Le pion absent sur l’échiquier du temps

john_everett_millais_ophelie

john_everett_millais_ophelie

Nerval, sans doute, y est pour quelque chose. À cause d’*Aurélia*, inachevée, ou de cette troublante Ophélie, allongée dans le lit de la rivière, les yeux mi-clos. L’Égypte pharaonique, ses graffitis funéraires gravés dans la pierre, ne manque pas non plus à l’appel. Et bien sûr ton père. Ton père qui ne se lève que par stricte obligation professionnelle. Qui, dès qu’il le peut, s’étale comme un potentat romain sur le canapé du salon. Ou passe des week-ends entiers dans son lit, plongé dans ses romans policiers. Une accumulation d’images, une recension lente et obstinée autour du lit et de la station couchée. Cela remonte loin, bien au-delà des souvenirs personnels. À des vies plus qu’antérieures. Des existences antédiluviennes. Peut-être même au-delà des 200 000 ans qu’on accorde à une énième période glaciaire. Et simultanément, ces images semblent surgir d’un autre lieu : des connaissances volées à travers des univers parallèles, chipées dans les tunnels du néant. Là-bas ou ici, dans ce réservoir immense qu’on appelle bibliothèque akashique. Un espace sans temporalité ni points cardinaux — où tout repère devient vétille.

Et puis il y a cette idée de navigation qui s’insinue par association. Parce qu’on s’embarque toujours vers cette frontière entre veille et sommeil : la rêverie. Des lits comme des barques — mais pas de navigation côtière ni hauturière ici. Pas de sextant. Pas d’horizon à viser. Il n’y a pas de cap à décider. Juste sauter le pas. S’abandonner à cet axe vertical originel — imaginaire sans doute, donc aussi réel que le réel lui-même — qui parfois donne l’impression d’une lévitation, ou tout l’inverse : une plongée dans la noirceur des pires cauchemars.

Mais c’est la frontière qui fascine, pas ce qui advient au-delà. Cette tentative de résoudre l’insoluble : entre matière et âme ; entre conscience réduite à une définition biochimique par des savants trop sûrs d’eux et cette ubiquité magistrale qui te dépouille de toi-même, pion absent sur l’échiquier du temps et de l’espace. La frontière entre veille et sommeil — et l’obole à Charon. Ta disparition répétée, comme une scène jouée encore et encore sur les planches d’un théâtre invisible.

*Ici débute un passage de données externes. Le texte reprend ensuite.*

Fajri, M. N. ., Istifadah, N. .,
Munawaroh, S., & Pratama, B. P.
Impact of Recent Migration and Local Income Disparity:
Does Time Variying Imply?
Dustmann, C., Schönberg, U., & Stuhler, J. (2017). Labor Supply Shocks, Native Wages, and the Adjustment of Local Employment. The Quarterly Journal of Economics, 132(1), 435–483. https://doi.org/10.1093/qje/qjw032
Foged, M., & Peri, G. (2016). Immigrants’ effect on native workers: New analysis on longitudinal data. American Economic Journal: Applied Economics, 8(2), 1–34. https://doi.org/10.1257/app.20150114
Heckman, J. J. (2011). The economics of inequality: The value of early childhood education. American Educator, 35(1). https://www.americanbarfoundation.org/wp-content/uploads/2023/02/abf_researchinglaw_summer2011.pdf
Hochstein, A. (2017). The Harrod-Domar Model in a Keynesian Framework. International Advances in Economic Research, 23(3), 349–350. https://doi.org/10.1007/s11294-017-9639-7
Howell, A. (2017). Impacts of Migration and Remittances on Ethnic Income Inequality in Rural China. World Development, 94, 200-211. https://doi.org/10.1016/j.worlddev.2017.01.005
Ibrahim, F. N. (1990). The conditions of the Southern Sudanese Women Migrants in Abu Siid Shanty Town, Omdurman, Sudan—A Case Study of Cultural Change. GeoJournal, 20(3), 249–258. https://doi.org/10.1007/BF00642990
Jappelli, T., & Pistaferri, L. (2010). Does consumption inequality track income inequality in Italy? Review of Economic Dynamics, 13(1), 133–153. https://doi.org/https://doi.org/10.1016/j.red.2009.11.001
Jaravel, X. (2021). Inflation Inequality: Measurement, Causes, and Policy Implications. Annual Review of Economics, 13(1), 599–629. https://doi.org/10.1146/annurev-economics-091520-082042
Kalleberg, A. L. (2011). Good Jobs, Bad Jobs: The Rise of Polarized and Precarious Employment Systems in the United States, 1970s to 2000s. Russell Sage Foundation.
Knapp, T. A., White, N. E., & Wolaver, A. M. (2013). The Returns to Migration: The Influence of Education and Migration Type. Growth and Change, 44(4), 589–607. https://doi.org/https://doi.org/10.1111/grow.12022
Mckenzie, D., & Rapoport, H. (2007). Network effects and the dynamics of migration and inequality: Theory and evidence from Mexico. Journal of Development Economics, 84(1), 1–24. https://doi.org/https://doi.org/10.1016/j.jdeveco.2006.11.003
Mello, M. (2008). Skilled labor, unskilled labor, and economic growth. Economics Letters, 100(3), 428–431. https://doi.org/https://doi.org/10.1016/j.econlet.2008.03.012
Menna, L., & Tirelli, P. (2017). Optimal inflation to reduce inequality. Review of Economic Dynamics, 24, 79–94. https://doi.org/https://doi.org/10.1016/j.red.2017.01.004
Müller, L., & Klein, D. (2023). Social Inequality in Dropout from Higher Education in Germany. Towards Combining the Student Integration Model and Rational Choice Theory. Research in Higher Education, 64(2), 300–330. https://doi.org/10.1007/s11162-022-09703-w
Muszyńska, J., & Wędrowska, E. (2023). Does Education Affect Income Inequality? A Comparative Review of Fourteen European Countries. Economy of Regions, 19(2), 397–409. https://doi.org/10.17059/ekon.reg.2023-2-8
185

Chaque fois que tu t’allonges sur un lit, c’est pour t’éteindre un peu. Tester le mourir. Espérer capter un fragment d’un au-delà de toi-même.

Et aujourd’hui encore, tu t’allonges dans ce lit comme dans une barque pour voguer dans l’immanence.

← Article précédent Article suivant →

Mots-clés :

brouillon lit Le lit comme espace symbolique

Nombre de lectures

L'article a été lu 3 fois.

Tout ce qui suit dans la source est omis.